**Job:** Reproduce every line of text in the data below without changes, omitting the picture placeholders.

**Material provided:**
+---+
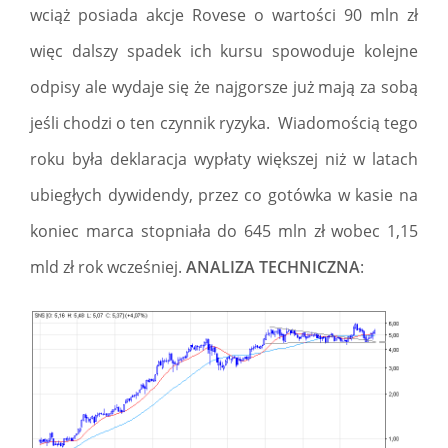
wciąż posiada akcje Rovese o wartości 90 mln zł
więc dalszy spadek ich kursu spowoduje kolejne
odpisy ale wydaje się że najgorsze już mają za sobą
jeśli chodzi o ten czynnik ryzyka. Wiadomością tego
roku była deklaracja wypłaty większej niż w latach
ubiegłych dywidendy, przez co gotówka w kasie na
koniec marca stopniała do 645 mln zł wobec 1,15
mld zł rok wcześniej.
ANALIZA TECHNICZNA
:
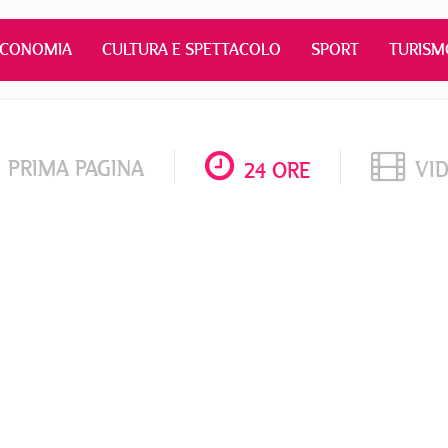
ECONOMIA
CULTURA E SPETTACOLO
SPORT
TURISM
PRIMA PAGINA
VI
24 ORE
+---+
**Reply:**
wciąż posiada akcje Rovese o wartości 90 mln zł
więc dalszy spadek ich kursu spowoduje kolejne
odpisy ale wydaje się że najgorsze już mają za sobą
jeśli chodzi o ten czynnik ryzyka. Wiadomością tego
roku była deklaracja wypłaty większej niż w latach
ubiegłych dywidendy, przez co gotówka w kasie na
koniec marca stopniała do 645 mln zł wobec 1,15
mld zł rok wcześniej.
ANALIZA TECHNICZNA
:
ECONOMIA
CULTURA E SPETTACOLO
SPORT
TURISM
PRIMA PAGINA
VI
24 ORE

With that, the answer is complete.